Leeds City Art Gallery. 23rd March 2024 to 23rd March 2025

Reviewed by Jim Burns

An obvious link between Cornwall and Yorkshire is Barbara Hepworth, the Wakefield-born sculptor who lived for much of her life in St Ives. Another, is Terry Frost, closely associated with the post-war school of St Ives abstract art but also spending time in Leeds as a recipient of a Gregory Fellowship. Both are represented in the current exhibition at Leeds City Art Gallery, along with a range of other artists whose work has links to Cornwall.

Frost’s “Brown Verticles” is one of the highlights of the exhibition, its large size and gleaming surface capturing the attention immediately.  I somehow never think of brown as being one of the most inviting of colours, but Frost’s canvas invests it with life.  Alongside it are works by Peter Lanyon, Paul Feiler (a small, but attractive “Winter Cornwall”), Naum Gabo, Barbara Hepworth, Ben Nicholson, Wilhelmina Barns-Graham, the potter Bernard Leach, Patrick Heron, and the little-known Marlow Moss, whose “Spatial Construction” is a neat example of her constructivist activity. Two younger contemporary abstract artists working in St Ives – Veronica Ryan and Ro Robertson – are also there.

It’s a small but satisfying show, indicating as it does how much talent was concentrated for a time in a relatively small area, and how much provocative and vital work was produced. 

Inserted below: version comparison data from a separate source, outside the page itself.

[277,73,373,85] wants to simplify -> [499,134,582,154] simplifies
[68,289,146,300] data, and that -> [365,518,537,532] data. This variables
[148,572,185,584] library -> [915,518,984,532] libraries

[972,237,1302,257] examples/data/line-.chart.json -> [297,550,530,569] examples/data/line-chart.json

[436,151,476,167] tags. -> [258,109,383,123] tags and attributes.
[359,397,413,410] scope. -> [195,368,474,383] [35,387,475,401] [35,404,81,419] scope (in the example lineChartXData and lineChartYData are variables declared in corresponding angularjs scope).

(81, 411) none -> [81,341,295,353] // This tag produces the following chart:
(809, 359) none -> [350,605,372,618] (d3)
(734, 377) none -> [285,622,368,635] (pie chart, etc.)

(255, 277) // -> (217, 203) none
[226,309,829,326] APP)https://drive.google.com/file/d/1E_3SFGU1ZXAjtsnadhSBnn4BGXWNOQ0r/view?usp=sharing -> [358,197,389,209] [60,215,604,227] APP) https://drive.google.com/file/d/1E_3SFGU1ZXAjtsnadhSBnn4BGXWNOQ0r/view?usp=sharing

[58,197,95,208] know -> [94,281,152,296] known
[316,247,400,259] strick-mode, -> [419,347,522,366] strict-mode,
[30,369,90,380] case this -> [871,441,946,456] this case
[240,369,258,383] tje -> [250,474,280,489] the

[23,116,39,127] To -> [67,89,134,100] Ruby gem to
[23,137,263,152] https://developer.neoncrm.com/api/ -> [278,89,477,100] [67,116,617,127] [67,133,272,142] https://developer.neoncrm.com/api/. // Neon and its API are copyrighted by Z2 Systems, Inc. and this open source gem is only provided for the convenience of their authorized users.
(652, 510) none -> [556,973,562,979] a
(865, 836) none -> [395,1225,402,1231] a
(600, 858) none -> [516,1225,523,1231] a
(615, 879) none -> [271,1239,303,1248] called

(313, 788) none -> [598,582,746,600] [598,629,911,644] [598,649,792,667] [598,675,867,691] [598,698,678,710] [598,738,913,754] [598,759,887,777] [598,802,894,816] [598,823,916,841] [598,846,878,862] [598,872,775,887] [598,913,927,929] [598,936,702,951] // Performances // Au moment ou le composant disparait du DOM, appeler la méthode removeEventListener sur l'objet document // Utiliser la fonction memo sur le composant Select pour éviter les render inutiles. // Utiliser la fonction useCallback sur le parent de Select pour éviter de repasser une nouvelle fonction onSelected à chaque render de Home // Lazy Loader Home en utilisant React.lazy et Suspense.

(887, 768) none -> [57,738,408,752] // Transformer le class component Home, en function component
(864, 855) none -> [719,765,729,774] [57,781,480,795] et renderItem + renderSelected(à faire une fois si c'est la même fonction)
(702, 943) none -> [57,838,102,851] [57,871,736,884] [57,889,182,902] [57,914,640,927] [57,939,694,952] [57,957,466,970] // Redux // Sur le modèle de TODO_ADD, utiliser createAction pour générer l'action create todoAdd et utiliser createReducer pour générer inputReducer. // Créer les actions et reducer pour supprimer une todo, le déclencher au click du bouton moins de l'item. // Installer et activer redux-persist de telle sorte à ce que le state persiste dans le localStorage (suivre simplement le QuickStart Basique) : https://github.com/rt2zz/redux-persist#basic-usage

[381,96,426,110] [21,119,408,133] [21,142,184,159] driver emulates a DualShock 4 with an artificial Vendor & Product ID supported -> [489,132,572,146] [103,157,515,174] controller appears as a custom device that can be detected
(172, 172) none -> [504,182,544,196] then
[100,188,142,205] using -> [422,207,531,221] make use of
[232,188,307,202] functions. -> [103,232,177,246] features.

In an adjoining room there is an exhibition built around the painter John Tunnard, a now largely-forgotten figure in British art who lived and taught in Penzance. Histories of post-war St Ives art tend to overlook him. and he doesn’t rate a mention in Frances Spalding’s The Real and the Romantic: English Art Between the Two World Wars (Thames & Hudson, 2022).  He was sometimes associated with the British surrealists, if a label is necessary.  But artists often slide in and out of categories and there is sufficient individuality in Tunnard’s work to indicate that, in Desmond Morris’s words in his The British Surrealists (Thames & Hudson, 2022), he always retained a “unique personal vision”. He was an engaging abstract painter, sometimes influenced by entomology and the natural world but also by space travel and technology, and an engaging personality if the stories in Morris’s book are anything to go by.  He turned down an invitation to join the St Ives Society of Artists because, Morris says, he “seems to have disliked the bitchy in-fighting that was going on there”.

It’s good to see a number of Tunnard’s paintings given prominence, and to have them hung alongside those by some of his contemporaries. I was delighted to see Edward Wadsworth’s “Slump”, a commentary on the economic situation of the 1930s in his clearly-defined, immediately identifiable style, and works by, among others, the always-interesting Paul Nash and C.R W. Nevinson. Viewed together, and with the St Ives artists, they point to the fascinating but too often neglected history of British modernism.